# SOURCE PASSAGE
══════

# Found out yesterday he cheated



## DonnaGale (Dec 11, 2010)

It seems like I've been through cycles of grief over and over again in the past two days. I was married June '09, to who I thought was the love of my life. I'm 24 he's 34, so there's a big age difference, but he was the first man I ever trusted. All of my previous boyfriends (I haven't had a lot just two before him) cheated on me. My father has and currently is cheating on my mother. I guess with all of this I really didn't have complete trust in him, but I did trust him, I trust but verify though. Now I just don't know what to think. I don't have any kids with him, and am grateful for that. But I also don't have any other friends. I don't consider myself a mean person, but I am very shy with people and cant seem to be able to talk to me enough to get them to be friends with me. I met my husband on the internet, which I've always been kindof embarrassed about. Anyway that's background onto what happened.

Yesterday I found out that he had an account on adultmatchdoctor.com and several other adult friend finder websites. The thing that bothered me was it said the profile was created Mar 2009, three months before we got married. I looked at it and he said he was single looking for "one night stands, sex, and someone easy and fun." I confronted him about it and he admitted he went on there when he was drunk and mad at me (we were currently in a long distance relationship at the time) but he once he realized what he was doing he turned it off and didn't answer any responses. But he keeps changing his story. Whenever I get angry with him he says stuff like " I could've had this hot red head but I didn't" Than he calls and apologizes. I just don't know what to do. I don't really want to be near him, so I'm staying at a hotel but I have it for two more days. Everytime I go back home we get into a physical fight. I start it, but when he holds me down it hurts really bad.

══════

# STORED RECORDS
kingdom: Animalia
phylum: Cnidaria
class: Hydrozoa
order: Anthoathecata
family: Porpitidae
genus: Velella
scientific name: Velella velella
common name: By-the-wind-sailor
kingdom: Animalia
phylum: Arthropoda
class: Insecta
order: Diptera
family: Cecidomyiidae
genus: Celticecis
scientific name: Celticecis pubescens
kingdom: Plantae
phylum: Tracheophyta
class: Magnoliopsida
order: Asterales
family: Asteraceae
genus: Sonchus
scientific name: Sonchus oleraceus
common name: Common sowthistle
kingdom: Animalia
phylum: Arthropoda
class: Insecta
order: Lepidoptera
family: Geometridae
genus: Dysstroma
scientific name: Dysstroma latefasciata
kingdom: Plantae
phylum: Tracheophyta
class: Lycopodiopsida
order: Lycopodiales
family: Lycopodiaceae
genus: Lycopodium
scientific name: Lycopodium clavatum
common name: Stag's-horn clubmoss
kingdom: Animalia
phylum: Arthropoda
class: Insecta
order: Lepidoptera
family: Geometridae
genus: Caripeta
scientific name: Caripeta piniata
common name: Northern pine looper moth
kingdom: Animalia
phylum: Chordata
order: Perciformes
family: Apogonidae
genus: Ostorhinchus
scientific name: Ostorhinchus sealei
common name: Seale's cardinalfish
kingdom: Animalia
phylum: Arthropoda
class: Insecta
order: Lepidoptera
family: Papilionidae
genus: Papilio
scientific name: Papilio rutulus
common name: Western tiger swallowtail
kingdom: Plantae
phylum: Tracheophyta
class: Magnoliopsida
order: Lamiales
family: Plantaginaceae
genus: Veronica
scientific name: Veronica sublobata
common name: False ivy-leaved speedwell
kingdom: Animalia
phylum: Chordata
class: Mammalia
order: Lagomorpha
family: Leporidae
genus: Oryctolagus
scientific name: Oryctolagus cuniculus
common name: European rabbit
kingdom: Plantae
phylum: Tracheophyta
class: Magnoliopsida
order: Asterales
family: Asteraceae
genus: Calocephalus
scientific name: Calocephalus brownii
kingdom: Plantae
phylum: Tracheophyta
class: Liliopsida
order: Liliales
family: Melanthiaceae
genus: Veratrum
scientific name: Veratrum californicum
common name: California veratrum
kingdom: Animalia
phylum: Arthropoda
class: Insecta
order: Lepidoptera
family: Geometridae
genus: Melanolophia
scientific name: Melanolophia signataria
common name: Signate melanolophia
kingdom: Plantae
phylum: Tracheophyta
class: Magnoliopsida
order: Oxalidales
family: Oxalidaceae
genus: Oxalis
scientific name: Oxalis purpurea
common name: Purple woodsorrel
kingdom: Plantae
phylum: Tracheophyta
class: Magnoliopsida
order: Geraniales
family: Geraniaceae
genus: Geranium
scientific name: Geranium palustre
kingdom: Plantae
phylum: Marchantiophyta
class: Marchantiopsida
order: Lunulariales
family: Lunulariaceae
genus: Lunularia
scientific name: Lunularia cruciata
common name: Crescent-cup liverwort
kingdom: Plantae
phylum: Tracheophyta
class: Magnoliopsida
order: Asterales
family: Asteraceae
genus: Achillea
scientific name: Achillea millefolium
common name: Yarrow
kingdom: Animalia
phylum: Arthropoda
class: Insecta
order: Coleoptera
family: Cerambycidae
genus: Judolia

══════

# TO-DO LIST
**A.** Decide whether each statement agrees with the forum post about the cheating husband, answering yes or no and quoting the deciding words of the post. (i) The writer got married in June 2009. (ii) The dating profile was created after the wedding. (iii) The writer has children with the husband.
**B.** Resume the forum post about the cheating husband, picking up after its final sentence.
The listing has no connection to the forum post about the cheating husband.

# SOLVED TASKS
**A.**
(i) Yes: "I was married June '09"
(ii) No: "it said the profile was created Mar 2009, three months before we got married"
(iii) No: "I don't have any kids with him"

**B.**
I'm just so sad at this point and alone in a seedy motel room. I'm a ph.d. student and its not like I can afford this for much longer. I just had to let this out. I'm really sad and don't really have anyone to talk to. I feel like my only friend is gone.


----------



## DCMarriageCounselor (Aug 30, 2007)

Hi DonnaGale, 

Welcome to the forum. I'm glad you're trying to find support because self-care is critical for someone in your situation. 

Remember that he is responsibile for how he acts when he feels dissatisfied and you have the power to react in ways that can invite his responsibility. None of this is simple but we can talk more about that. Important thing now is to not beat yourself up. Find some things to appreciate about yourself and make sure to engage with the people you know and activities you do that reflect your greatest values, especially at such moments when he can't or won't mirror those back to you or when you find out about behavior of his that triggers a crash in your feeling respected or cared for. 

When something our partner does hurts us it's typical for us to respond with criticism and anger or be overtaken by sadness or helplessness. Either one of these reactions, while totally understandable and seemingly justified in the moment end up amplifying the extreme behavior of our partner that was hurting us in the first place. Try to focus on the self-care as a first step and it will help ground yourself...and eventually can turn down the heat of his hurtful behavior enough to see what to do more clearly. 

You're not alone...


----------



## DCMarriageCounselor (Aug 30, 2007)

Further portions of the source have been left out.